I run long smart selftest on all my drives (RAID or no) every
14 days to prevent that. Works well.

- When the system is rebooted RAID array assembly is
performed

- While this assembly is being performed a number of sectors
on a drive found to be defective and drive tries to remap
them

- Such action involves rewriting service information

- Read/write operations are unreliable because of failing
head contacts so the service areas become filled with
garbage

- Once the vital service information is damaged the drive is
essentially dead because its controller can not read vital
data to even start the disk

- The only hope for the controller to recover is to repeat
the read in hope that it might somehow get read. This is
that infamous "click of death" sound when drive tries to
read the info again and again. There is no way it can
recover because that data are trashed.

- Drives do NOT fail while they run, the failure happens on
the next reboot. The damage that would kill the drives on
that reboot happened way before that reboot though.

That suicide also can happen when some old file that was not
accessed for ages is read. That attempt triggers the suicide chain.

Yes, that makes sense. However you should do surface scans on
RAIDed disks regularly, e.g. by long SMART selftests.
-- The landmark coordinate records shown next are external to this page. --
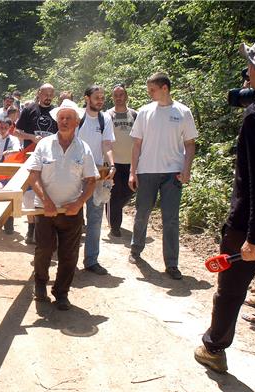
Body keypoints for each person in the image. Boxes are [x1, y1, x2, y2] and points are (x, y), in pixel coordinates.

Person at [194, 31, 255, 392]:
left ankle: (214, 349)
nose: (246, 70)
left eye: (250, 64)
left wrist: (254, 240)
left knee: (230, 291)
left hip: (252, 227)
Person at [28, 99, 98, 310]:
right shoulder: (44, 144)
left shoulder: (83, 149)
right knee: (44, 250)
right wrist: (47, 202)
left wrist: (79, 203)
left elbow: (91, 181)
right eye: (61, 118)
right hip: (45, 210)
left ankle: (61, 293)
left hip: (71, 211)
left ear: (77, 122)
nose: (64, 121)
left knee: (69, 255)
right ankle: (40, 284)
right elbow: (33, 176)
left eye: (69, 118)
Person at [127, 72, 198, 280]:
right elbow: (137, 144)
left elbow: (190, 145)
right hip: (147, 170)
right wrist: (133, 171)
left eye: (152, 89)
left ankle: (172, 264)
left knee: (171, 219)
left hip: (173, 173)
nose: (149, 93)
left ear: (164, 88)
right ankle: (135, 249)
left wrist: (187, 170)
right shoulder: (144, 112)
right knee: (142, 213)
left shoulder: (183, 112)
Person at [77, 85, 116, 275]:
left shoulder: (105, 118)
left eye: (102, 97)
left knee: (95, 218)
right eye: (96, 97)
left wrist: (112, 164)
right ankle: (66, 257)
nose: (100, 100)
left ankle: (91, 260)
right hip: (75, 174)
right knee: (72, 216)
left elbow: (106, 143)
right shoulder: (77, 117)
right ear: (87, 98)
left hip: (98, 174)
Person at [14, 83, 58, 244]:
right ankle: (31, 228)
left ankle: (46, 229)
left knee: (48, 192)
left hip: (51, 160)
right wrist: (32, 137)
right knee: (30, 195)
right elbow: (16, 132)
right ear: (39, 94)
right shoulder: (29, 110)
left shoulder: (56, 112)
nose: (48, 97)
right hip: (30, 157)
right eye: (45, 94)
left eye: (51, 94)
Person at [107, 84, 137, 237]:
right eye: (116, 95)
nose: (119, 98)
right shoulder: (107, 115)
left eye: (121, 95)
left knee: (129, 190)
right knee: (116, 193)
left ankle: (112, 208)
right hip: (114, 162)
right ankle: (115, 226)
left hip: (132, 161)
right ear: (112, 97)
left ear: (126, 96)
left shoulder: (134, 115)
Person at [0, 118, 21, 234]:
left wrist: (10, 152)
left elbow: (18, 150)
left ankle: (8, 225)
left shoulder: (13, 139)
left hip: (7, 173)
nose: (3, 130)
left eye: (5, 128)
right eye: (1, 128)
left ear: (10, 128)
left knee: (8, 197)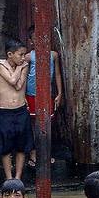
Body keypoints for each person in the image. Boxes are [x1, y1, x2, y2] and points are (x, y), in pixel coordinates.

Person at [0, 35, 34, 181]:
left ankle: (17, 178)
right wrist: (19, 68)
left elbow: (18, 86)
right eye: (20, 55)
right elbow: (12, 80)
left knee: (21, 146)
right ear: (10, 54)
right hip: (5, 111)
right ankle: (9, 178)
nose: (23, 58)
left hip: (20, 109)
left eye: (24, 55)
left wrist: (19, 67)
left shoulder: (24, 65)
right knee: (6, 147)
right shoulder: (0, 64)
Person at [25, 24, 62, 169]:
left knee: (47, 124)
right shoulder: (28, 57)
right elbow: (24, 77)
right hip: (31, 94)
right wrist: (22, 96)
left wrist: (59, 93)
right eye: (36, 38)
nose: (39, 40)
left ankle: (46, 152)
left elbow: (57, 74)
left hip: (48, 94)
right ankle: (34, 153)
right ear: (31, 41)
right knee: (33, 125)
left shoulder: (53, 55)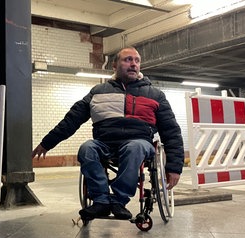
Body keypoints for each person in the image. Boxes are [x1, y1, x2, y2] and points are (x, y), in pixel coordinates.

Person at [32, 47, 184, 221]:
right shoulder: (98, 92)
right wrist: (47, 143)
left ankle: (119, 201)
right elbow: (71, 120)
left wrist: (174, 168)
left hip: (139, 143)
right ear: (114, 65)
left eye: (137, 60)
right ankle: (101, 200)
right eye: (127, 60)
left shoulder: (155, 95)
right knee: (87, 148)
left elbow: (171, 132)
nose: (133, 64)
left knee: (134, 147)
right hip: (105, 144)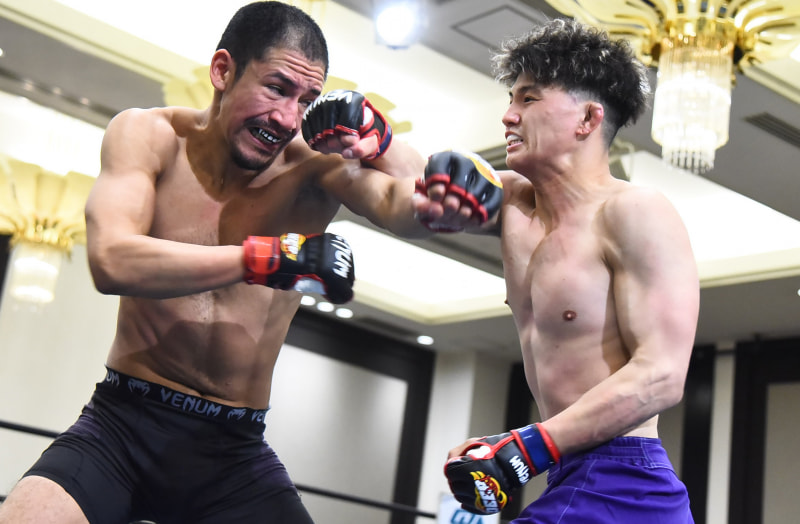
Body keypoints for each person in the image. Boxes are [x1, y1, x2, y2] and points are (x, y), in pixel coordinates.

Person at [0, 2, 432, 523]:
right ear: (223, 70)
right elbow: (111, 260)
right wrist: (267, 257)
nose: (287, 119)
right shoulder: (149, 135)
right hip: (120, 426)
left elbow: (408, 205)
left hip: (233, 454)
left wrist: (382, 137)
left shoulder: (314, 165)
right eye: (276, 88)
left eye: (306, 100)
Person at [413, 18, 699, 522]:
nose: (508, 115)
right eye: (511, 99)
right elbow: (402, 186)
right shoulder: (512, 204)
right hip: (572, 474)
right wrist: (370, 136)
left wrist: (528, 447)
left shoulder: (635, 211)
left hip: (624, 485)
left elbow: (661, 376)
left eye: (529, 99)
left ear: (587, 118)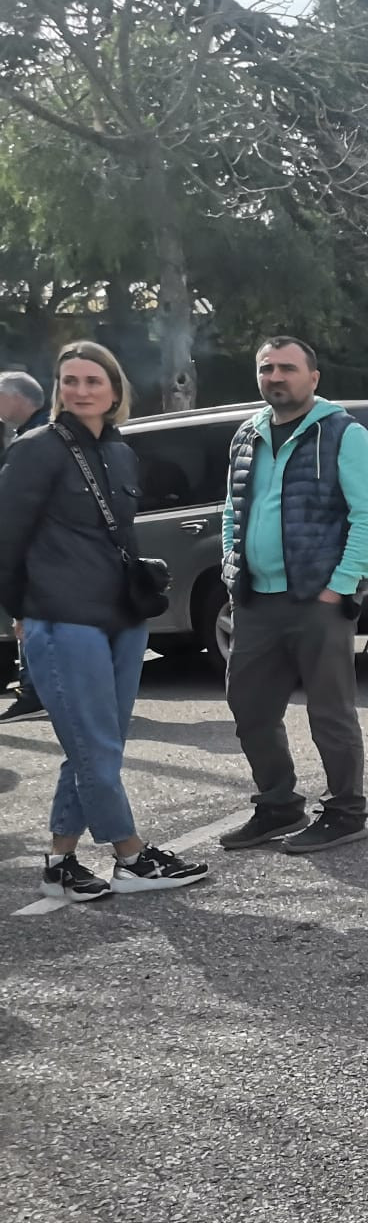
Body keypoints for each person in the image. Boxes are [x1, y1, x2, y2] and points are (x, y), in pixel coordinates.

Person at [0, 342, 210, 901]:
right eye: (69, 380)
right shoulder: (36, 450)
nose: (80, 390)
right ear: (58, 388)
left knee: (99, 744)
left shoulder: (120, 452)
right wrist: (18, 613)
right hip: (61, 616)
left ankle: (60, 865)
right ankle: (131, 856)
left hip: (122, 615)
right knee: (94, 744)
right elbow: (7, 538)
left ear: (115, 390)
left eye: (93, 380)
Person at [216, 338, 368, 855]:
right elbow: (233, 510)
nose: (276, 377)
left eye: (287, 368)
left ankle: (345, 811)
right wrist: (232, 567)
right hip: (255, 602)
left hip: (318, 600)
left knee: (329, 712)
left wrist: (340, 587)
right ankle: (277, 804)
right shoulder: (247, 434)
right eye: (266, 367)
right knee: (249, 706)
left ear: (313, 377)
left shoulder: (343, 434)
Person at [0, 369, 48, 719]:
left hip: (39, 549)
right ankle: (33, 686)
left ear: (17, 397)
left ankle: (33, 691)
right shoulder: (33, 434)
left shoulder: (36, 439)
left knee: (30, 619)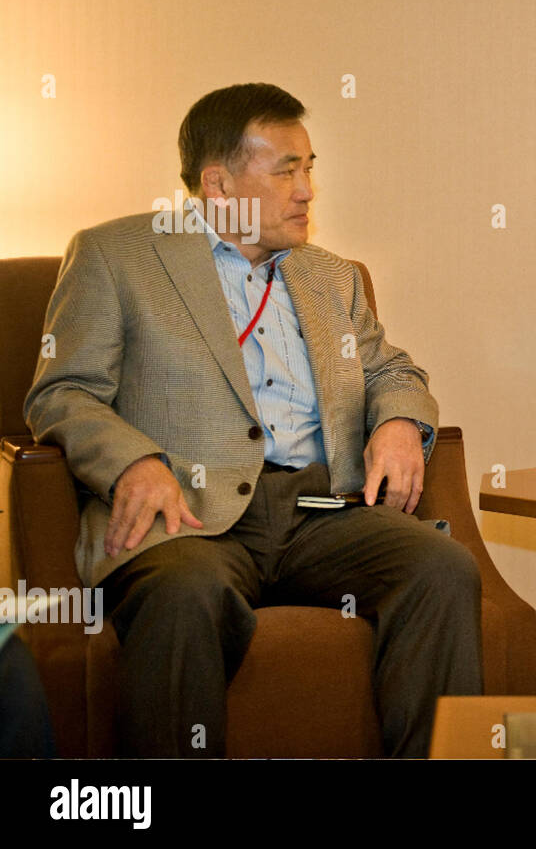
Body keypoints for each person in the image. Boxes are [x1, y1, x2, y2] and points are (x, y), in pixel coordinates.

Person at [24, 82, 482, 757]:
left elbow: (394, 372)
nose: (307, 190)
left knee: (443, 569)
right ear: (218, 183)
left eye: (310, 168)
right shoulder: (115, 257)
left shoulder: (332, 277)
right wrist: (133, 460)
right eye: (286, 170)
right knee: (185, 594)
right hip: (187, 516)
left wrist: (396, 424)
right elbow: (61, 392)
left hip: (320, 509)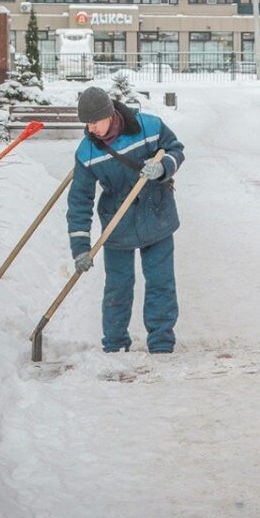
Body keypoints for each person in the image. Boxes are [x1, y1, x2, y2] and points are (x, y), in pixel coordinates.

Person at [67, 86, 185, 353]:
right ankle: (115, 345)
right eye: (86, 124)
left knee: (160, 282)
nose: (91, 129)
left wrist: (164, 166)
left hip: (157, 215)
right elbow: (79, 202)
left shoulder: (149, 127)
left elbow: (176, 149)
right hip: (117, 224)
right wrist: (81, 249)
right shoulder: (87, 152)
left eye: (95, 122)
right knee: (117, 288)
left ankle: (162, 344)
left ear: (109, 114)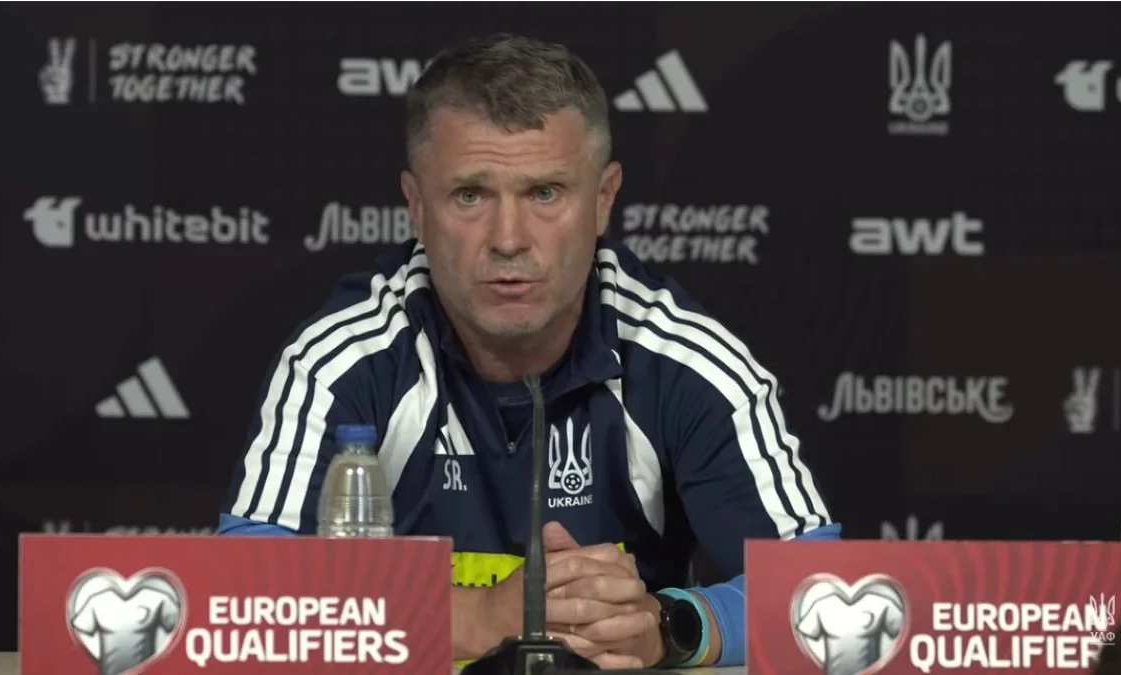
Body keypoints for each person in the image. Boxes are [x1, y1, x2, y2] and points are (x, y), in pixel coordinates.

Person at [218, 33, 841, 669]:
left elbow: (826, 595)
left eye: (545, 193)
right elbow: (239, 595)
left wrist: (668, 626)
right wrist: (476, 617)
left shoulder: (683, 358)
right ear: (416, 207)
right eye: (470, 195)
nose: (509, 239)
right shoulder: (343, 357)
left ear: (603, 200)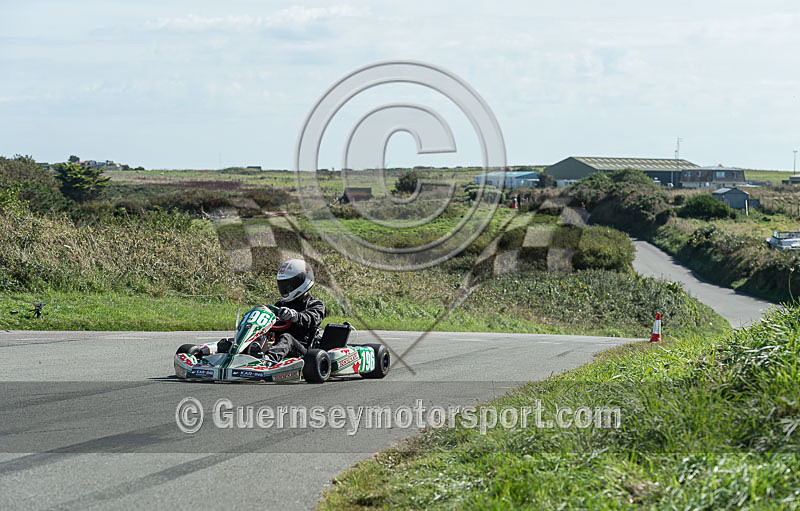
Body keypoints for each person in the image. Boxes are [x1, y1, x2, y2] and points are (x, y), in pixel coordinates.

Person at [249, 258, 325, 364]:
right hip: (277, 345)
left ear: (302, 282)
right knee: (254, 334)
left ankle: (269, 360)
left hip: (301, 350)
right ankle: (233, 353)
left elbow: (311, 319)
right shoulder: (280, 305)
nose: (286, 288)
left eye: (289, 285)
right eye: (283, 284)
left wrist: (295, 316)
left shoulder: (316, 304)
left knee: (286, 338)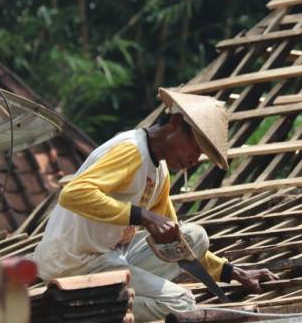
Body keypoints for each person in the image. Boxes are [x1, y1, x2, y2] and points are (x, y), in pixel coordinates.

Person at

This will
catch weak sectors early and other degradation as well.

I know but I simply didn't think all 3 drives can fail... I thought I
have enough redundancy because I put not 2 but 3 drives in that
RAID1... And I did have something like a test with regular weekly
full backup that reads all the files (not the entire disk media but
at least all the files on it) and that was that backup that triggered
disk suicide.

Anyway lesson learned and I'm taking additional measures now. It was
not a very good experience loosing some of my work...

BTW, I took a look at brand new WDC WD5000YS-01MPB1 drives, right out
of the sealed bags with silica gel and all 4 of those had their
contacts already oxidized with a lot of black stuff. That makes me
very suspicious that conspiracy theory might be not all that
crazy--that oxidation seems to be pre-applied by the manufacturer.

MUCH more likely that someone ****ed up in the factory.